Task to complete: Write the records out again exactly, but without pictures.

Stored data:
= Beginning of Section =

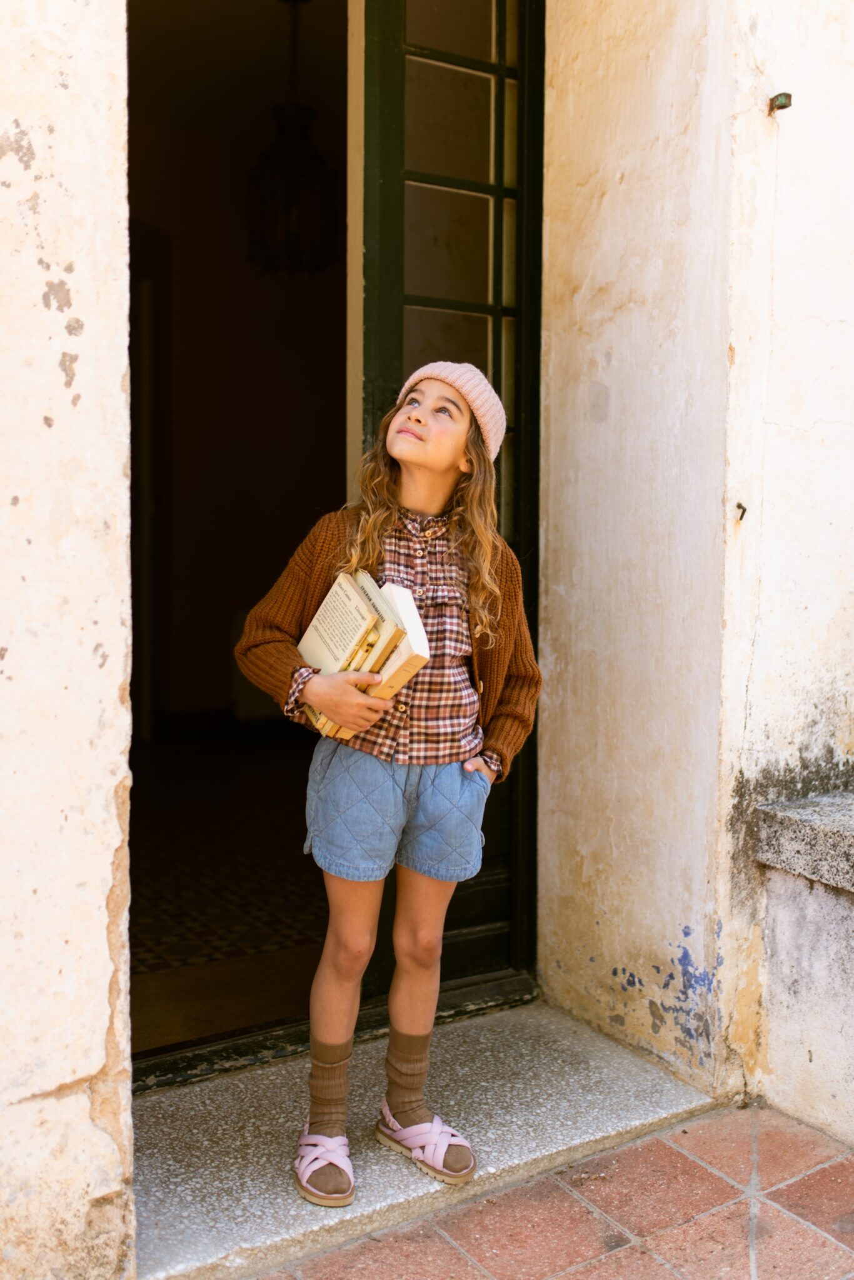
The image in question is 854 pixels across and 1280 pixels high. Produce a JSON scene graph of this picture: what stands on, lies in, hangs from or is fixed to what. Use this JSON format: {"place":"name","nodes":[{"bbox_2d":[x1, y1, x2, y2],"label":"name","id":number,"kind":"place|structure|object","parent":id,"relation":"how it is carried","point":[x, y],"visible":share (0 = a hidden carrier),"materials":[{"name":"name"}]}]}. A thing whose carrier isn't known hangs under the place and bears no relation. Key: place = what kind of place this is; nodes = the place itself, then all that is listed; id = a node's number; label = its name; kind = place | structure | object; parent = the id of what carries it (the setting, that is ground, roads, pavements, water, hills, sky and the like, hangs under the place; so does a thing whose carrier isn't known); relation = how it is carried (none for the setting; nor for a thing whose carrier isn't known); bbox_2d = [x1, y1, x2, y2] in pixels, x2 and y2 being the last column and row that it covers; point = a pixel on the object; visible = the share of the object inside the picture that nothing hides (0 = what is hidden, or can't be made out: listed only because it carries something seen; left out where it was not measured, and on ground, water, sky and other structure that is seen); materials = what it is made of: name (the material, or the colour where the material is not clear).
{"place":"outdoors","nodes":[
{"label":"outdoors","id":0,"kind":"place"},
{"bbox_2d":[0,0,136,1279],"label":"wall","id":1,"kind":"structure","parent":0,"point":[90,179],"materials":[{"name":"white paint"}]},
{"bbox_2d":[129,730,327,1057],"label":"interior floor","id":2,"kind":"structure","parent":0,"point":[187,802],"materials":[{"name":"brown"}]},
{"bbox_2d":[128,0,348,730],"label":"interior wall","id":3,"kind":"structure","parent":0,"point":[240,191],"materials":[{"name":"paint"}]},
{"bbox_2d":[248,0,337,275],"label":"hanging lantern","id":4,"kind":"object","parent":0,"point":[299,129],"visible":0.98,"materials":[{"name":"black metal"}]},
{"bbox_2d":[249,1101,853,1279],"label":"tiled pavement","id":5,"kind":"structure","parent":0,"point":[608,1260],"materials":[{"name":"red tile"}]},
{"bbox_2d":[132,991,723,1279],"label":"step","id":6,"kind":"structure","parent":5,"relation":"on","point":[257,1178],"materials":[{"name":"grey stone"}]},
{"bbox_2d":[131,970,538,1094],"label":"door threshold","id":7,"kind":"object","parent":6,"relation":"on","point":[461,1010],"visible":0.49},
{"bbox_2d":[233,360,539,1208],"label":"girl","id":8,"kind":"object","parent":6,"relation":"on","point":[439,459],"visible":0.97},
{"bbox_2d":[295,570,401,730],"label":"book","id":9,"kind":"object","parent":8,"relation":"in","point":[352,599],"visible":0.68,"materials":[{"name":"beige paper"}]},
{"bbox_2d":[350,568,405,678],"label":"book","id":10,"kind":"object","parent":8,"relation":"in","point":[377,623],"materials":[{"name":"beige paper"}]},
{"bbox_2d":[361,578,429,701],"label":"book","id":11,"kind":"object","parent":8,"relation":"in","point":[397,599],"visible":0.6,"materials":[{"name":"paper"}]},
{"bbox_2d":[535,0,853,1124],"label":"wall","id":12,"kind":"structure","parent":0,"point":[725,927],"materials":[{"name":"beige paint"}]},
{"bbox_2d":[351,1,543,1005],"label":"door","id":13,"kind":"structure","parent":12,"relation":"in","point":[519,136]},
{"bbox_2d":[733,501,747,521],"label":"metal hook","id":14,"kind":"object","parent":12,"relation":"attached to","point":[740,507],"visible":0.94,"materials":[{"name":"metal"}]},
{"bbox_2d":[768,91,792,113],"label":"metal hook","id":15,"kind":"object","parent":12,"relation":"attached to","point":[785,106],"visible":0.95,"materials":[{"name":"metal"}]},
{"bbox_2d":[751,788,853,1144],"label":"stone ledge","id":16,"kind":"structure","parent":0,"point":[850,980],"materials":[{"name":"stone"}]}
]}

= End of Section =

Answer box:
The image in question is 854 pixels across and 1280 pixels high. Produce a JSON scene graph of this picture: what stands on, lies in, hangs from or is fixed to what. Use this JSON format: {"place":"name","nodes":[{"bbox_2d":[x1, y1, x2, y2],"label":"name","id":number,"kind":"place|structure|object","parent":id,"relation":"how it is carried","point":[x, y],"visible":share (0 = a hidden carrier),"materials":[{"name":"name"}]}]}. A thing whose carrier isn't known hangs under the place and bears no relation. Key: place = what kind of place this is; nodes = the place itself, then all that is listed; id = a node's number; label = its name; kind = place | structure | object; parent = the id of what carries it (the setting, that is ground, roads, pavements, water, hills, sky and the like, hangs under the place; so does a thing whose carrier isn't known); relation = how it is carried (none for the setting; nor for a thing whose carrier isn't known); bbox_2d = [x1, y1, x2, y2] in pixels, x2 and y2 being the last column and row that it covers; point = a pixel on the object; visible = the share of the object inside the picture that nothing hides (0 = what is hidden, or can't be made out: listed only because it carries something seen; left out where it was not measured, and on ground, water, sky and other structure that is seen); materials = what it is made of: name (the material, or the colour where the material is not clear).
{"place":"outdoors","nodes":[
{"label":"outdoors","id":0,"kind":"place"},
{"bbox_2d":[0,0,136,1279],"label":"wall","id":1,"kind":"structure","parent":0,"point":[90,179],"materials":[{"name":"white paint"}]},
{"bbox_2d":[129,730,327,1057],"label":"interior floor","id":2,"kind":"structure","parent":0,"point":[187,802],"materials":[{"name":"brown"}]},
{"bbox_2d":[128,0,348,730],"label":"interior wall","id":3,"kind":"structure","parent":0,"point":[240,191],"materials":[{"name":"paint"}]},
{"bbox_2d":[248,0,337,275],"label":"hanging lantern","id":4,"kind":"object","parent":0,"point":[299,129],"visible":0.98,"materials":[{"name":"black metal"}]},
{"bbox_2d":[249,1101,853,1279],"label":"tiled pavement","id":5,"kind":"structure","parent":0,"point":[608,1260],"materials":[{"name":"red tile"}]},
{"bbox_2d":[132,991,723,1279],"label":"step","id":6,"kind":"structure","parent":5,"relation":"on","point":[257,1178],"materials":[{"name":"grey stone"}]},
{"bbox_2d":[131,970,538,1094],"label":"door threshold","id":7,"kind":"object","parent":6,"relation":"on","point":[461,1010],"visible":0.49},
{"bbox_2d":[233,360,539,1208],"label":"girl","id":8,"kind":"object","parent":6,"relation":"on","point":[439,459],"visible":0.97},
{"bbox_2d":[295,570,401,730],"label":"book","id":9,"kind":"object","parent":8,"relation":"in","point":[352,599],"visible":0.68,"materials":[{"name":"beige paper"}]},
{"bbox_2d":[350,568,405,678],"label":"book","id":10,"kind":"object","parent":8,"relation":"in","point":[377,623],"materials":[{"name":"beige paper"}]},
{"bbox_2d":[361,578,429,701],"label":"book","id":11,"kind":"object","parent":8,"relation":"in","point":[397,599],"visible":0.6,"materials":[{"name":"paper"}]},
{"bbox_2d":[535,0,853,1124],"label":"wall","id":12,"kind":"structure","parent":0,"point":[725,927],"materials":[{"name":"beige paint"}]},
{"bbox_2d":[351,1,543,1005],"label":"door","id":13,"kind":"structure","parent":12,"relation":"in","point":[519,136]},
{"bbox_2d":[733,501,747,521],"label":"metal hook","id":14,"kind":"object","parent":12,"relation":"attached to","point":[740,507],"visible":0.94,"materials":[{"name":"metal"}]},
{"bbox_2d":[768,91,792,113],"label":"metal hook","id":15,"kind":"object","parent":12,"relation":"attached to","point":[785,106],"visible":0.95,"materials":[{"name":"metal"}]},
{"bbox_2d":[751,788,853,1144],"label":"stone ledge","id":16,"kind":"structure","parent":0,"point":[850,980],"materials":[{"name":"stone"}]}
]}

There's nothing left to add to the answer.